At least for me, it’s so obvious. Painfully. - I think it would be better to call it “GPT4-Light”.
– Examples at the end –
It has same issues that GPT3.5 has vs GPT3, where GPT3 was much, MUCH better att following instruction than GPT3.5. While GPT3.5 kept falling into the same paths, so to say. I found GPT3.5 quite useless. It felt more like Ada2 with more data.
I see the same happening with GPT4-Turbo. - I would say that additional data has been used to cover up it’s lower ability.
It’s noticeable in ChatGPT too. It either does’t understand OR ignores much of the conversation. It loses track of the context of the chat. I end up having to rewrite everything to one single prompt.
It’s like a person with more facts, but less ability to constructively use it.
This is me venting. Your opinion might differ.
My opinion is based on minimum 2-5kUSD/month. I’m not claiming I know everything.
I think OpenAI need to be more realistic and/or transparent about new models.
A few examples:
(I know it’s an LLM, but I will write from the perspective that is and an actual AI. I think it’s more useful for others then.)
- If generating text, specifying terminology in the prompt or instructing it about certain patterns is less likely to be followed throughout the entire response by GPT4-Turbo than regular GPT4. Basically, it strays off from instructions quite often.

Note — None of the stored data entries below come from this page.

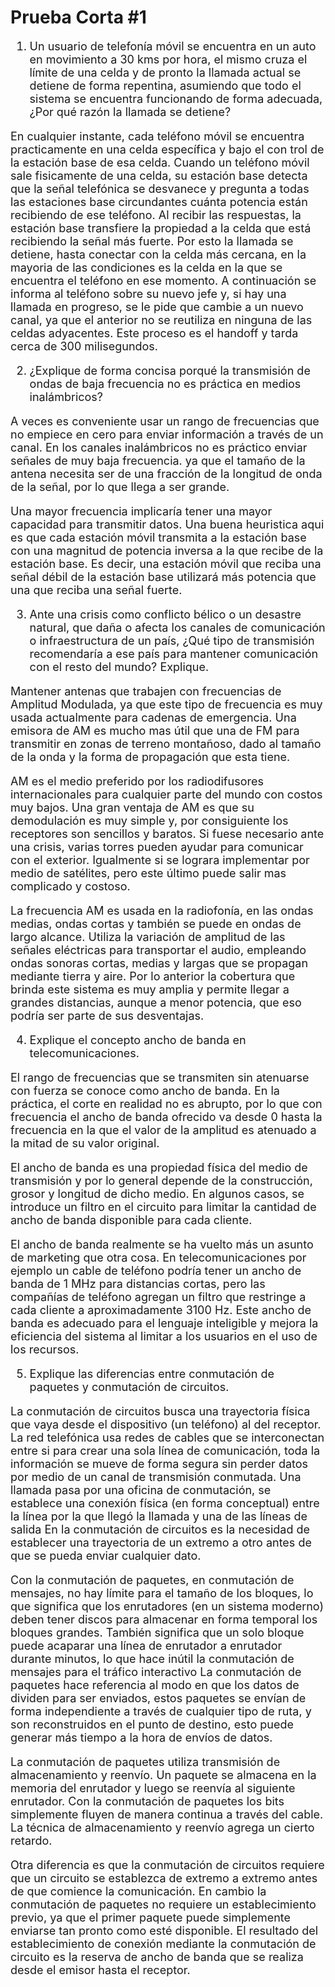 # Prueba Corta #1

 <font size="4"> 
 
1. Un usuario de telefonía móvil se encuentra en un auto en movimiento a 30 kms por hora, el mismo cruza el límite de una celda y de pronto la llamada actual se detiene de forma repentina, asumiendo que todo el sistema se encuentra funcionando de forma adecuada, ¿Por qué razón la llamada se detiene?

En cualquier instante, cada teléfono móvil se encuentra practicamente en una celda específica y bajo el con trol de la estación base de esa celda. Cuando un teléfono móvil sale fisicamente de una celda, su estación base detecta que la señal telefónica se desvanece y pregunta a todas las estaciones base circundantes cuánta potencia están recibiendo de ese teléfono. Al recibir las respuestas, la estación base transfiere la propiedad a la celda que está recibiendo la señal más fuerte. Por esto la llamada se detiene, hasta conectar con la celda más cercana, en la mayoria de las condiciones es la celda en la que se encuentra el teléfono en ese momento. A continuación se informa al teléfono sobre su nuevo jefe y, si hay una llamada en progreso, se le pide que cambie a un nuevo canal, ya que el anterior no se reutiliza en ninguna de las celdas adyacentes. Este proceso es el handoff y tarda cerca de 300 milisegundos. 

2. ¿Explique de forma concisa porqué la transmisión de ondas de baja frecuencia no es práctica en medios inalámbricos?

A veces es conveniente usar un rango de frecuencias que no empiece en cero para enviar información a través de un canal. En los canales inalámbricos no es práctico enviar señales de muy baja frecuencia. ya que el tamaño de la antena necesita ser de una fracción de la longitud de onda de la señal, por lo que llega a ser grande. 

Una mayor frecuencia implicaría tener una mayor capacidad para transmitir datos. Una buena heuristica aqui es que cada estación móvil transmita a la estación base con una magnitud de potencia inversa a la que recibe de la estación base. Es decir, una estación móvil que reciba una señal débil de la estación base utilizará más potencia que una que reciba una señal fuerte.

3. Ante una crisis como conflicto bélico o un desastre natural, que daña o afecta los canales de comunicación o infraestructura de un país, ¿Qué tipo de transmisión recomendaría a ese país para mantener comunicación con el resto del mundo? Explique.

Mantener antenas que trabajen con frecuencias de Amplitud Modulada, ya que este tipo de frecuencia es muy usada actualmente para cadenas de emergencia. Una emisora de AM es mucho mas útil que una de FM para transmitir en zonas de terreno montañoso, dado al tamaño de la onda y la forma de propagación que esta tiene.

AM es el medio preferido por los radiodifusores internacionales para cualquier parte del mundo con costos muy bajos. Una gran ventaja de AM es que su demodulación es muy simple y, por consiguiente los receptores son sencillos y baratos. Si fuese necesario ante una crisis, varias torres pueden ayudar para comunicar con el exterior. Igualmente si se lograra implementar por medio de satélites, pero este último puede salir mas complicado y costoso. 

La frecuencia AM es usada en la radiofonía, en las ondas medias, ondas cortas y también se puede en ondas de largo alcance. Utiliza la variación de amplitud de las señales eléctricas para transportar el audio, empleando ondas sonoras cortas, medias y largas que se propagan mediante tierra y aire. Por lo anterior la cobertura que brinda este sistema es muy amplia y permite llegar a grandes distancias, aunque a menor potencia, que eso podría ser parte de sus desventajas.

4. Explique el concepto ancho de banda en telecomunicaciones.

El rango de frecuencias que se transmiten sin atenuarse con fuerza se conoce como ancho de banda. En la práctica, el corte en realidad no es abrupto, por lo que con frecuencia el ancho de banda ofrecido va desde 0 hasta la frecuencia en la que el valor de la amplitud es atenuado a la mitad de su valor original. 

El ancho de banda es una propiedad física del medio de transmisión y por lo general depende de la construcción, grosor y longitud de dicho medio. En algunos casos, se introduce un filtro en el circuito para limitar la cantidad de ancho de banda disponible para cada cliente.  

El ancho de banda realmente se ha vuelto más un asunto de marketing que otra cosa. En telecomunicaciones por ejemplo un cable de teléfono podría tener un ancho de banda de 1 MHz para distancias cortas, pero las compañías de teléfono agregan un filtro que restringe a cada cliente a aproximadamente 3100 Hz. Este ancho de banda es adecuado para el lenguaje inteligible y mejora la eficiencia del sistema al limitar a los usuarios en el uso de los recursos. 

5. Explique las diferencias entre conmutación de paquetes y conmutación de circuitos.

La conmutación de circuitos busca una trayectoria física que vaya desde el dispositivo (un teléfono) al del receptor. La red telefónica usa redes de cables que se interconectan entre si para crear una sola línea de comunicación, toda la información se mueve de forma segura sin perder datos por medio de un canal de transmisión conmutada. Una llamada pasa por una oficina de conmutación, se establece una conexión física (en forma conceptual) entre la línea por la que llegó la llamada y una de las líneas de salida En la conmutación de circuitos es la necesidad de establecer una trayectoria de un extremo a otro antes de que se pueda enviar cualquier dato.

Con la conmutación de paquetes, en conmutación de mensajes, no hay límite para el tamaño de los bloques, lo que significa que los enrutadores (en un sistema moderno) deben tener discos para almacenar en forma temporal los bloques grandes. También significa que un solo bloque puede acaparar una línea de enrutador a enrutador durante minutos, lo que hace inútil la conmutación de mensajes para el tráfico interactivo La conmutación de paquetes hace referencia al modo en que los datos de dividen para ser enviados, estos paquetes se envían de forma independiente a través de cualquier tipo de ruta, y son reconstruidos en el punto de destino, esto puede generar más tiempo a la hora de envíos de datos.

La conmutación de paquetes utiliza transmisión de almacenamiento y reenvío. Un paquete se almacena en la memoria del enrutador y luego se reenvía al siguiente enrutador. Con la conmutación de paquetes los bits simplemente fluyen de manera continua a través del cable. La técnica de
almacenamiento y reenvío agrega un cierto retardo.

Otra diferencia es que la conmutación de circuitos requiere que un circuito se establezca de extremo a extremo antes de que comience la comunicación. En cambio la conmutación de paquetes no requiere un establecimiento previo, ya que el primer paquete puede simplemente enviarse tan pronto como esté disponible. El resultado del establecimiento de conexión mediante la conmutación de circuito es la reserva de ancho de banda que se realiza desde el emisor hasta el receptor.

 
</font> 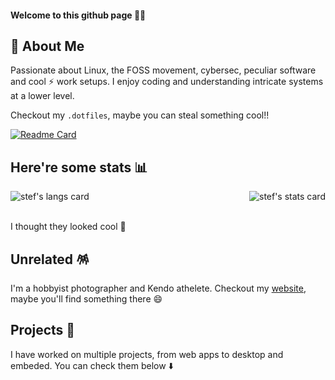 #### Welcome to this github page 👋🏼

## 🚀 About Me

Passionate about Linux, the FOSS movement, cybersec, peculiar software and cool ⚡ work setups. I enjoy coding and understanding intricate systems at a lower level.

Checkout my `.dotfiles`, maybe you can steal something cool!!

 [![Readme Card](https://github-readme-stats.vercel.app/api/pin/?username=Stefan-Radu&repo=dotfiles&theme=gruvbox&hide_border=true)](https://github.com/Stefan-Radu/dotfiles)
 
## Here're some stats 📊

<div style="display:flex; flex-direction:row; align-items:center; justify-content:space-between;">
  <img align="center" src="https://github-readme-stats.vercel.app/api/top-langs?username=Stefan-Radu&theme=gruvbox&hide_border=true&layout=compact&langs_count=8&exclude_repo=obsidian" alt="stef's langs card" /> &emsp;
 <img align="center" src="https://github-readme-stats.vercel.app/api?username=Stefan-Radu&show_icons=true&theme=gruvbox&hide_border=true&hide=issues" alt="stef's stats card" />
</div>  </br>

I thought they looked cool 🫠

## Unrelated 🪅 

I'm a hobbyist photographer and Kendo athelete. Checkout my [website](radu.cc), maybe you'll find something there 😄

## Projects 💾

I have worked on multiple projects, from web apps to desktop and embeded. You can check them below  ⬇️
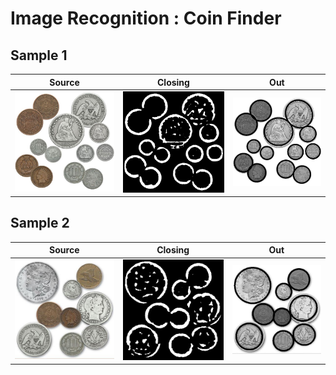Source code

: # Image Recognition : Coin Finder

## Sample 1

| Source                          | Closing                               | Out                           |
| ------------------------------- | ------------------------------------- | ----------------------------- |
| ![src.png](./images/coins1.jpg) | ![closing.png](./images/closing1.jpg) | ![out.png](./images/out1.jpg) |

## Sample 2

| Source                          | Closing                               | Out                           |
| ------------------------------- | ------------------------------------- | ----------------------------- |
| ![src.png](./images/coins2.jpg) | ![closing.png](./images/closing2.jpg) | ![out.png](./images/out2.jpg) |

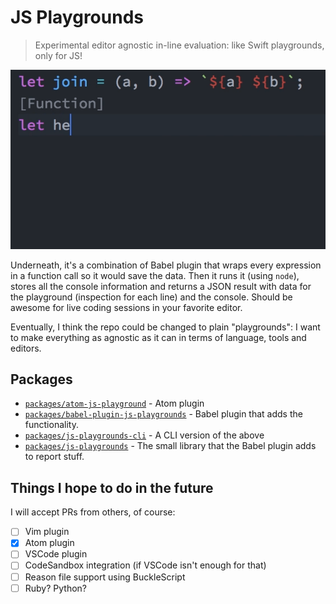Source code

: # JS Playgrounds

> Experimental editor agnostic in-line evaluation: like Swift playgrounds, only for JS!

![Demo in Atom Editor](./demo-atom.gif)

Underneath, it's a combination of Babel plugin that wraps every expression in a function call so it would save the data.
Then it runs it (using `node`), stores all the console information and returns a JSON result with data for the playground (inspection for each line) and the console.
Should be awesome for live coding sessions in your favorite editor.

Eventually, I think the repo could be changed to plain "playgrounds": I want to make everything as agnostic as it can in terms of language, tools and editors.

## Packages

- [`packages/atom-js-playground`](packages/atom-js-playground) - Atom plugin
- [`packages/babel-plugin-js-playgrounds`](packages/babel-plugin-js-playgrounds) - Babel plugin that adds the functionality.
- [`packages/js-playgrounds-cli`](packages/js-playgrounds-cli) - A CLI version of the above
- [`packages/js-playgrounds`](packages/js-playgrounds) - The small library that the Babel plugin adds to report stuff.

## Things I hope to do in the future

I will accept PRs from others, of course:

- [ ] Vim plugin
- [x] Atom plugin
- [ ] VSCode plugin
- [ ] CodeSandbox integration (if VSCode isn't enough for that)
- [ ] Reason file support using BuckleScript
- [ ] Ruby? Python?
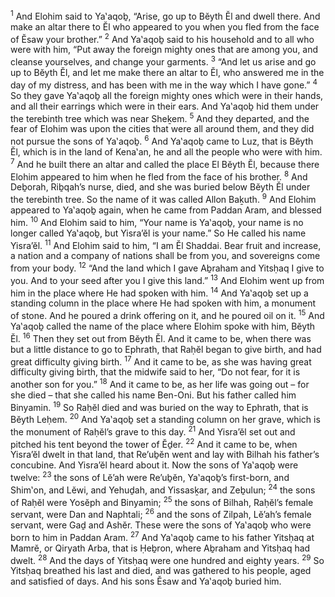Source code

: <sup>1</sup> And Elohim said to Ya‛aqoḇ, “Arise, go up to Bĕyth Ĕl and dwell there. And make an altar there to Ĕl who appeared to you when you fled from the face of Ĕsaw your brother.”
<sup>2</sup> And Ya‛aqoḇ said to his household and to all who were with him, “Put away the foreign mighty ones that are among you, and cleanse yourselves, and change your garments.
<sup>3</sup> “And let us arise and go up to Bĕyth Ĕl, and let me make there an altar to Ĕl, who answered me in the day of my distress, and has been with me in the way which I have gone.”
<sup>4</sup> So they gave Ya‛aqoḇ all the foreign mighty ones which were in their hands, and all their earrings which were in their ears. And Ya‛aqoḇ hid them under the terebinth tree which was near Sheḵem.
<sup>5</sup> And they departed, and the fear of Elohim was upon the cities that were all around them, and they did not pursue the sons of Ya‛aqoḇ.
<sup>6</sup> And Ya‛aqoḇ came to Luz, that is Bĕyth Ĕl, which is in the land of Kena‛an, he and all the people who were with him.
<sup>7</sup> And he built there an altar and called the place El Bĕyth Ĕl, because there Elohim appeared to him when he fled from the face of his brother.
<sup>8</sup> And Deḇorah, Riḇqah’s nurse, died, and she was buried below Bĕyth Ĕl under the terebinth tree. So the name of it was called Allon Baḵuth.
<sup>9</sup> And Elohim appeared to Ya‛aqoḇ again, when he came from Paddan Aram, and blessed him.
<sup>10</sup> And Elohim said to him, “Your name is Ya‛aqoḇ, your name is no longer called Ya‛aqoḇ, but Yisra’ĕl is your name.” So He called his name Yisra’ĕl.
<sup>11</sup> And Elohim said to him, “I am Ĕl Shaddai. Bear fruit and increase, a nation and a company of nations shall be from you, and sovereigns come from your body.
<sup>12</sup> “And the land which I gave Aḇraham and Yitsḥaq I give to you. And to your seed after you I give this land.”
<sup>13</sup> And Elohim went up from him in the place where He had spoken with him.
<sup>14</sup> And Ya‛aqoḇ set up a standing column in the place where He had spoken with him, a monument of stone. And he poured a drink offering on it, and he poured oil on it.
<sup>15</sup> And Ya‛aqoḇ called the name of the place where Elohim spoke with him, Bĕyth Ĕl.
<sup>16</sup> Then they set out from Bĕyth Ĕl. And it came to be, when there was but a little distance to go to Ephrath, that Raḥĕl began to give birth, and had great difficulty giving birth.
<sup>17</sup> And it came to be, as she was having great difficulty giving birth, that the midwife said to her, “Do not fear, for it is another son for you.”
<sup>18</sup> And it came to be, as her life was going out – for she died – that she called his name Ben-Oni. But his father called him Binyamin.
<sup>19</sup> So Raḥĕl died and was buried on the way to Ephrath, that is Bĕyth Leḥem.
<sup>20</sup> And Ya‛aqoḇ set a standing column on her grave, which is the monument of Raḥĕl’s grave to this day.
<sup>21</sup> And Yisra’ĕl set out and pitched his tent beyond the tower of Ĕḏer.
<sup>22</sup> And it came to be, when Yisra’ĕl dwelt in that land, that Re’uḇĕn went and lay with Bilhah his father’s concubine. And Yisra’ĕl heard about it. Now the sons of Ya‛aqoḇ were twelve:
<sup>23</sup> the sons of Lĕ’ah were Re’uḇĕn, Ya‛aqoḇ’s first-born, and Shim‛on, and Lĕwi, and Yehuḏah, and Yissasḵar, and Zeḇulun;
<sup>24</sup> the sons of Raḥĕl were Yosĕph and Binyamin;
<sup>25</sup> the sons of Bilhah, Raḥĕl’s female servant, were Dan and Naphtali;
<sup>26</sup> and the sons of Zilpah, Lĕ’ah’s female servant, were Gaḏ and Ashĕr. These were the sons of Ya‛aqoḇ who were born to him in Paddan Aram.
<sup>27</sup> And Ya‛aqoḇ came to his father Yitsḥaq at Mamrĕ, or Qiryath Arba, that is Ḥeḇron, where Aḇraham and Yitsḥaq had dwelt.
<sup>28</sup> And the days of Yitsḥaq were one hundred and eighty years.
<sup>29</sup> So Yitsḥaq breathed his last and died, and was gathered to his people, aged and satisfied of days. And his sons Ĕsaw and Ya‛aqoḇ buried him.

It’s somewhat fixable with overly assertive and repetitive instructions. I.e. If you ask it to “Do THIS thing” but it doesn’t, it does help to repeat it, especiall adding it as a last part of the prompt. - GPT3.5 had exactly the same behaviour.
I would say that GPT4-Turbo is fine for less specific prompts, while GPT4 is better at following instructions more strict.
- Lightly ignoring instuctions. For any amount of complexity, GPT4-Turbo can often decide on one single thing to focus on in the prompt, if the prompt contains multiple requests.
A real example that I actually can reveal in detail: If I asked it to generate HTML + set specific HTML-tag attributes + set the tone/style/etc for the text data it should contain, it would often partially ignore some of this. If hte HTML became great, the text wouldn’t. With GPT4, I did not experience this problem.
What you end up doing is having to turn one single prompt to an itterative process. (Which is kind of ok, but keep in mind I am comparing to the GPT4, which is an older model.)
GPT3.5 had the same thing but worse, where basically it would have a hard time following the multiple nuances that the prompt contained. Forget reliably creating HTML and text.
- Translations. GPT4-Turbo is clearly aware of more terminology in non-English, but it often uses it wrong. You can “fix” this but asking it to output it’s path of reasoning. If you do this, it get’s most thigns almost always right.
So I ended with the Catch 22 of either more accurate usage on terminology, or less accurate but wider vocabulary. There is no clear winner between these two.
I think this might be a good indication of what is going it. It’s as if it does not understand itself or has a lesser scope, even intra-generation/completion.
I think it is a lesser scope issue. Or maybe less weight is put on the instructions. The larger context feels more like a vanity-metric.
- Coding
I made about 15-20 wordpress plugins with GPT4 (I can program, but I am not familiar WP-specific functions etc, so I understand precisely the code it generates.).
GPT4-Turbo is obiously making many more mistakes and “forgets” the context much more. If you ask it to edit existing code that it itself created, GT4-Turbo is much more likely to forget the instructions and choices made before.